Monday, June 11, 2012

Out Every Night: The Best Shows From June 11 to 17

Posted By on Mon, Jun 11, 2012 at 12:38 PM

Page 2 of 2


Whitey Morgan & the 78's Fri., 8:30 p.m. June 15 @ Off Broadway - $10-$13 By Roy Kasten If Waylon Jennings didn't exist, then Whitey Morgan wouldn't either. The same could be said for Johnny Paycheck and Johnny Cash, not to mention Buicks, twin fiddles and class struggle. The mold should have been broken with the passing of honky tonk's golden age, but somehow, against all the corn pone that still fuels much of the revivalist scene, Morgan is absolutely in that mold. With a rich baritone that stands up to Dale Watson and a hard-as-forged-steel band that stands up to pure shuffles and trucker stomps, Morgan is a heavyweight, hard-country hitter. Before You Go: Head to a dive where the jukebox still plays George Jones, but save enough drinking money for Off Broadway. It's going to be a six-shot and two-step kind of night.

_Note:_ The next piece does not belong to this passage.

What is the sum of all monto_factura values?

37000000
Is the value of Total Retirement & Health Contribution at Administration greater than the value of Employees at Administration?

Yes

S.L.U.M. Fest Sat., 2:00 p.m. June 16 @ Atomic Cowboy - $10/$13 By Kelsey Whipple The third time will definitely be the charm ― not that the first two weren't also. The city's most ambitious hip-hop showcase turns three this year with a return to Atomic Cowboy and a line-up of more than 70 area emcees, DJs, collectives, B-boys and street artists, many of whom have already made the rounds: Packed onto the overstuffed bill of local greats are names like Nato Caliph, Family Affair, Skiddalz and Midwest Avengers. Across twelve hours and four stages, both indoors and out, St. Louis' ever-growing hip-hop community will come together for an evening highlighted by producer, B-boy and emcee battles. Recommended If You Like: Juggling. In years past, the only bad thing about S.L.U.M. Fest was its scheduling, which makes it impossible to catch it all. Plan ambitiously, and plan early.

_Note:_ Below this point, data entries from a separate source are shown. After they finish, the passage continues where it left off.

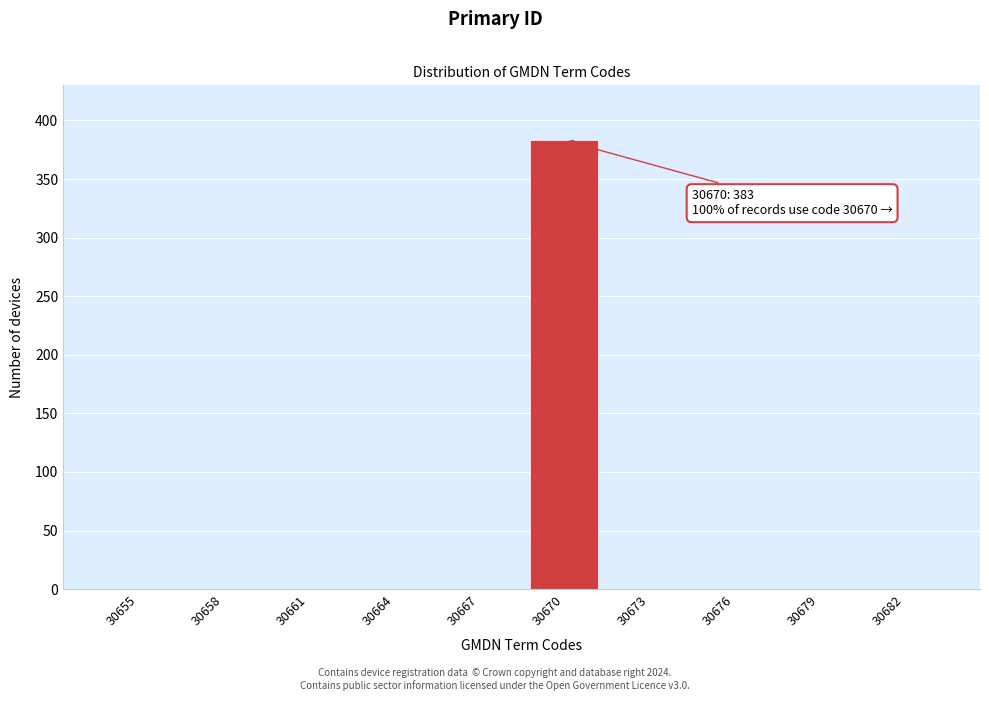

Reading right to left, extract all data points from this chart.

30682=0	30679=0	30676=0	30673=0	30670=383	30667=0	30664=0	30661=0	30658=0	30655=0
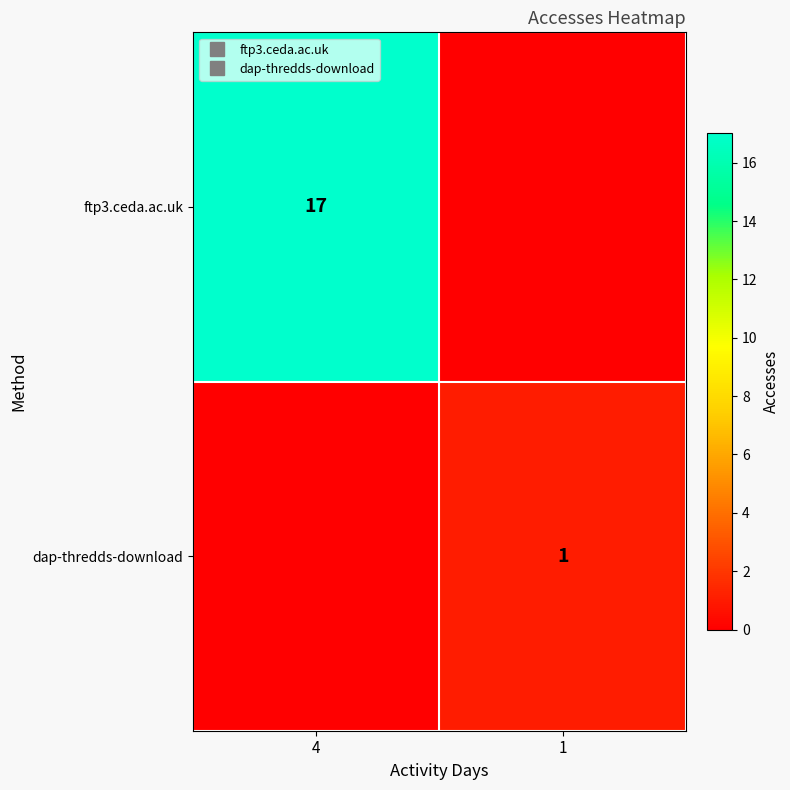

True or false: dap-thredds-download has a value of 0 at 4.

False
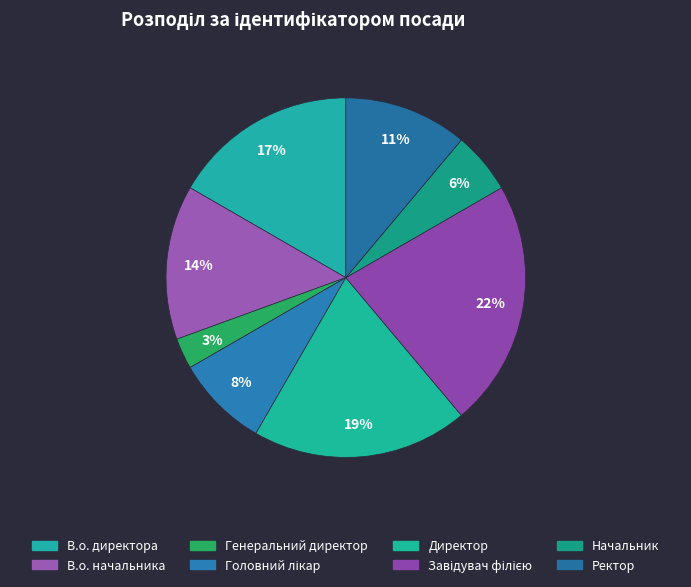

What is the ratio of the value at Завідувач філією to the value at В.о. начальника?

1.6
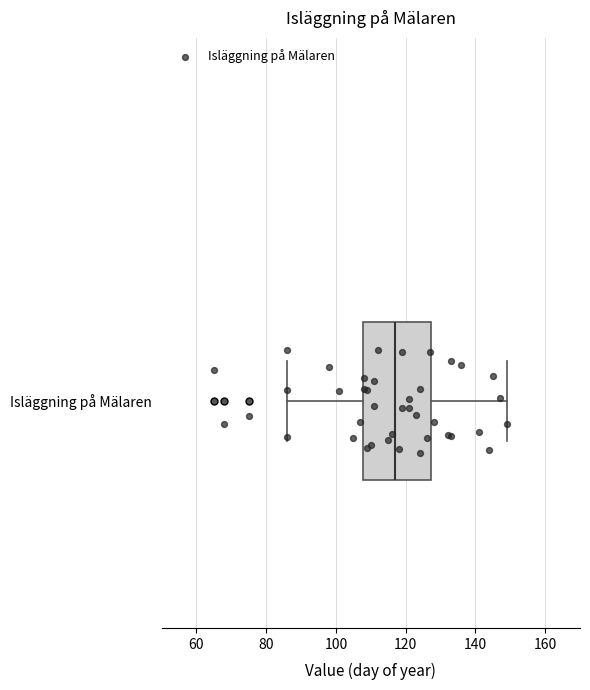

Transcribe this box plot: give where the median line is, the range the box spans, and where the two whiskers end, as read against the x-axis. The values are not printed on the chart, so give them approximately, as read against the axis.

median 118, box 108 to 128, whiskers 86 to 150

The Lion's Daughter CD Release Sat., 8:00 p.m. June 16 @ The Firebird - $5 w/ Everything Went Black, Jack Buck, Black Fast By Jamie Lees When the Lion's Daughter debuted last year, it was clear that this wasn't going to be the average Midwest metal band. First of all, it was loud as hell. The band is only three dudes, but it's absolutely thunderous. Rick Giordano, Erik Ramsier and Scott Fogelbach make songs that are dark, aggressive and even a little flashy. Giordano's metal growl is mixed with just a bit of goblin, adding a horror-vibe to many of the songs on its impressive first full-length release, Shame on Us All. The album is not just quality, it is all local ― it features art work by Coby Ellison, it was recorded by Brian Scheffer and Firebrand Studios and it's being released on the Pissfork label. Also: If you heard the Lions Daughter early on, check it out again now. It's gotten louder, faster and angrier.

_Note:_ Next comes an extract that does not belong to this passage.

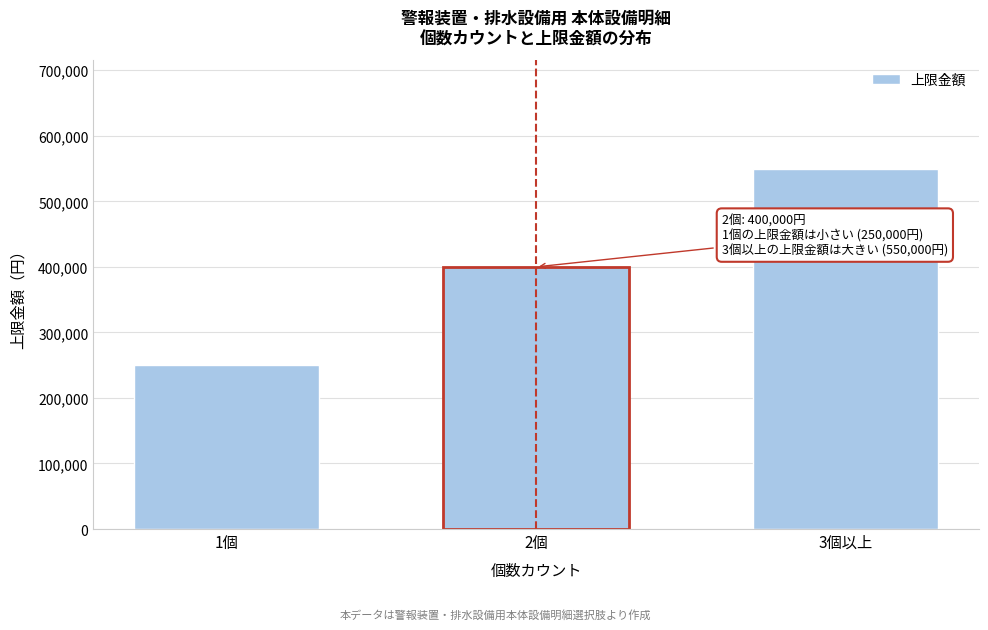

Reading right to left, transcribe all the data shown in this chart.

550000	400000	250000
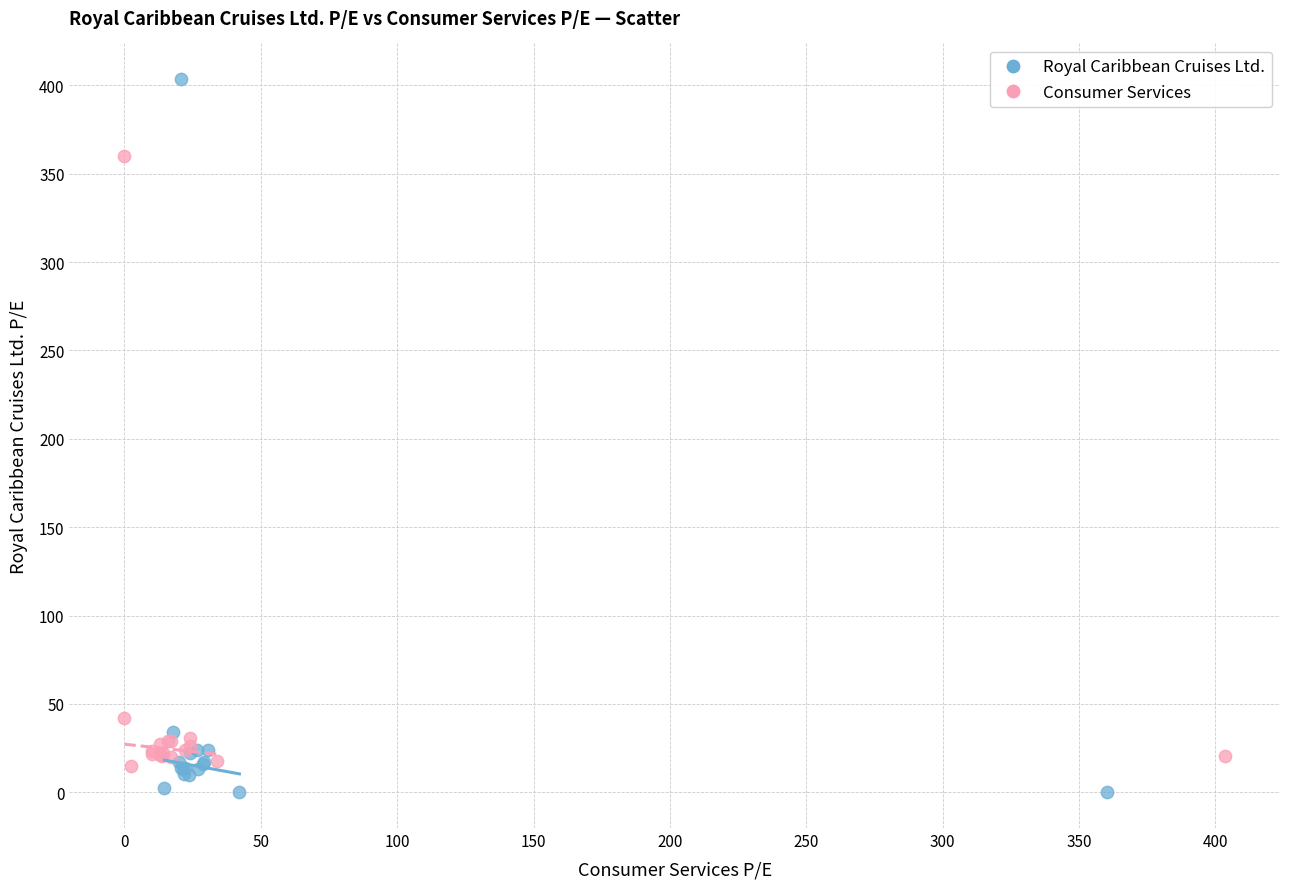

Which series reaches the maximum Y coordinate?

Royal Caribbean Cruises Ltd.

Free Energy Sun., 10:00 p.m. June 17 @ Plush - $10/$12 By Ryan Wasoba Various music press outlets have touted everyone from Ted Leo to the Darkness to Kings of Leon as the saviors of rock. Free Energy is not part of most journalists' lists because the Philadelphia band's debut, Stuck on Nothing, confirms the notion that rock & roll never needed saving. The group channels Journey's triumph and T. Rex's flair with unbridled respect for the source materials -- a welcome respite from those in the revivalist game who turn guitar solos into punch lines. A semi-modern twist comes courtesy of vocalist Paul Sprangers, whose approach melds Stephen Malkmus' more cocksure moments with the sing-speak of Thin Lizzy's Phil Lynott. Handling its influences delicately, Free Energy has managed to mix "Don't Stop Believin'" with "Gold Soundz" and, amazingly, strip both of irony.